WHAT YOU HAVE TO DO: Using the records below, transcribe word for word the stretch from the line that contains "glibc, gcc, and" through the line that contains "be used to build PyCBC", both end lines included, and nothing else.

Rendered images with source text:

______

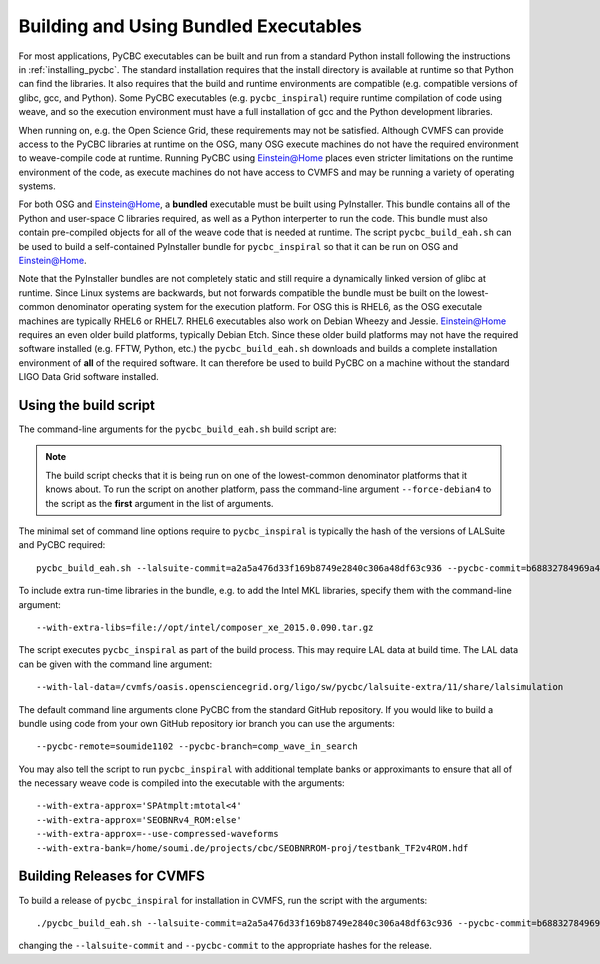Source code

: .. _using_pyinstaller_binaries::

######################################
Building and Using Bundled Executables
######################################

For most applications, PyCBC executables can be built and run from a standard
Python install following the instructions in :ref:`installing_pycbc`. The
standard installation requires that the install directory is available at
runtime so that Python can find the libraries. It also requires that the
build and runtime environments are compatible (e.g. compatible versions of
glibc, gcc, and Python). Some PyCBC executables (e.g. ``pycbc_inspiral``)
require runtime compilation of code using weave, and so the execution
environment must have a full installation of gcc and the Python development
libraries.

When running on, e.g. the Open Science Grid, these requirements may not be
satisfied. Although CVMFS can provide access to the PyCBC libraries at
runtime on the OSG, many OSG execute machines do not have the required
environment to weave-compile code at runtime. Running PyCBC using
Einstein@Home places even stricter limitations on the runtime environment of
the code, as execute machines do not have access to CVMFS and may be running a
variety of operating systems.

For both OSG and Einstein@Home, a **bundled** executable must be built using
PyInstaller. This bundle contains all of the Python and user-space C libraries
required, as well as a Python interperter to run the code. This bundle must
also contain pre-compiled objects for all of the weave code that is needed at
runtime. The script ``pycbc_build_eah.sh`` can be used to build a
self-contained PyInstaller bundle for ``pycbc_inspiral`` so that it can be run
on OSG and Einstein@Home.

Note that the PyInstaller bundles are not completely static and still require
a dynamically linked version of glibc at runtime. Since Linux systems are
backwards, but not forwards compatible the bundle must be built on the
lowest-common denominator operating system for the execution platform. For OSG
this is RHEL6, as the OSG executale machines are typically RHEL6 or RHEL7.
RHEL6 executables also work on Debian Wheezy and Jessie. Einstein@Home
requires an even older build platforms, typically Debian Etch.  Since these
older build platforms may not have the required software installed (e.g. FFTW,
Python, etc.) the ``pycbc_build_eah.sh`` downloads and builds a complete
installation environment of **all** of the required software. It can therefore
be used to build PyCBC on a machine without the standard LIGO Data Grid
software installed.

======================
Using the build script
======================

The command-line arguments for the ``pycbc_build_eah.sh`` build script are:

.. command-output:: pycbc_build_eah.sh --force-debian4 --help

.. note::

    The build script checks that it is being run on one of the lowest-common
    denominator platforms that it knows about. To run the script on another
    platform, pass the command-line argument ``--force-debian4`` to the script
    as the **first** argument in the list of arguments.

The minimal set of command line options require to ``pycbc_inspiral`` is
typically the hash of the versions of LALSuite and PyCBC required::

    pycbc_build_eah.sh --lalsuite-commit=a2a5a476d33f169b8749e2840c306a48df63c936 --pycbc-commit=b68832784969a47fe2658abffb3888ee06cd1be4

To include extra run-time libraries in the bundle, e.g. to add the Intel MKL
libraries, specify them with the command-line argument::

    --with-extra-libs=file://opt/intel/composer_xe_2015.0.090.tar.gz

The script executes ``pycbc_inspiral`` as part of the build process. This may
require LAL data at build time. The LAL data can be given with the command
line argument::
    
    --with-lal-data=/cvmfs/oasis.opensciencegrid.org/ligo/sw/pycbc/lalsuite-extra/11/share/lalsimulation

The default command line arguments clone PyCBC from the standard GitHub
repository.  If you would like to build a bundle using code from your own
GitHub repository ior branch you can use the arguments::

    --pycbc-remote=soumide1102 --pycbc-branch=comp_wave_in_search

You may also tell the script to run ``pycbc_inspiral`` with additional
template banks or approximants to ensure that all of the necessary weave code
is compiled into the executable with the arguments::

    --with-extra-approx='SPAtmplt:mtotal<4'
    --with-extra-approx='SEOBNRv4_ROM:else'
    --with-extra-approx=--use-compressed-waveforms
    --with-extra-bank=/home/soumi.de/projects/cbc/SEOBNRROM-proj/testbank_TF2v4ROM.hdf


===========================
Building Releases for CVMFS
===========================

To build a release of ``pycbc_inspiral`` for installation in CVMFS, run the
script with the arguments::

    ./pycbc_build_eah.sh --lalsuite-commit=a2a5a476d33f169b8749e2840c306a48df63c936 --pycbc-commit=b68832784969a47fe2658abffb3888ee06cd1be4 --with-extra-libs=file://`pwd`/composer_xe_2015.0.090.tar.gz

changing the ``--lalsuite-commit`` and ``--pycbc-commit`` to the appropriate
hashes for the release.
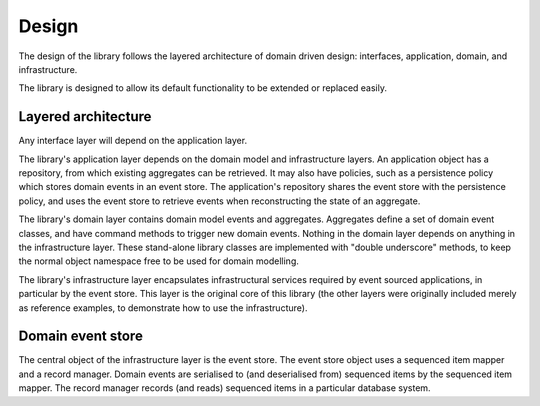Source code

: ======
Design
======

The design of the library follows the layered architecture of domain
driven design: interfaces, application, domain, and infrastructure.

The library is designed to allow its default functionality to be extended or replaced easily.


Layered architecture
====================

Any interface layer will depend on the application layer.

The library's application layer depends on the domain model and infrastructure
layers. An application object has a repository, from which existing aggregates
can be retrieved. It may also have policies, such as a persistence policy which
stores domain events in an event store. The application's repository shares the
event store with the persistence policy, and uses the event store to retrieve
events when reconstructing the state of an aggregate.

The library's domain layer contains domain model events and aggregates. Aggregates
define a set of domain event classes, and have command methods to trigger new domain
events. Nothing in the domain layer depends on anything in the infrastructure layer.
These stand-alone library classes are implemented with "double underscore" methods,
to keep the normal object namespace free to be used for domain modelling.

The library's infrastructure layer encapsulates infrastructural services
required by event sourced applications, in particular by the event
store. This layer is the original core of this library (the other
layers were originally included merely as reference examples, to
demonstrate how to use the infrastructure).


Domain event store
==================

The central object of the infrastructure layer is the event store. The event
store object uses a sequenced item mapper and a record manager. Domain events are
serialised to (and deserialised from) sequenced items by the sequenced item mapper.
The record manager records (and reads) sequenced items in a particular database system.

______

OUTPUT:
glibc, gcc, and Python). Some PyCBC executables (e.g. ``pycbc_inspiral``)
require runtime compilation of code using weave, and so the execution
environment must have a full installation of gcc and the Python development
libraries.

When running on, e.g. the Open Science Grid, these requirements may not be
satisfied. Although CVMFS can provide access to the PyCBC libraries at
runtime on the OSG, many OSG execute machines do not have the required
environment to weave-compile code at runtime. Running PyCBC using
Einstein@Home places even stricter limitations on the runtime environment of
the code, as execute machines do not have access to CVMFS and may be running a
variety of operating systems.

For both OSG and Einstein@Home, a **bundled** executable must be built using
PyInstaller. This bundle contains all of the Python and user-space C libraries
required, as well as a Python interperter to run the code. This bundle must
also contain pre-compiled objects for all of the weave code that is needed at
runtime. The script ``pycbc_build_eah.sh`` can be used to build a
self-contained PyInstaller bundle for ``pycbc_inspiral`` so that it can be run
on OSG and Einstein@Home.

Note that the PyInstaller bundles are not completely static and still require
a dynamically linked version of glibc at runtime. Since Linux systems are
backwards, but not forwards compatible the bundle must be built on the
lowest-common denominator operating system for the execution platform. For OSG
this is RHEL6, as the OSG executale machines are typically RHEL6 or RHEL7.
RHEL6 executables also work on Debian Wheezy and Jessie. Einstein@Home
requires an even older build platforms, typically Debian Etch.  Since these
older build platforms may not have the required software installed (e.g. FFTW,
Python, etc.) the ``pycbc_build_eah.sh`` downloads and builds a complete
installation environment of **all** of the required software. It can therefore
be used to build PyCBC on a machine without the standard LIGO Data Grid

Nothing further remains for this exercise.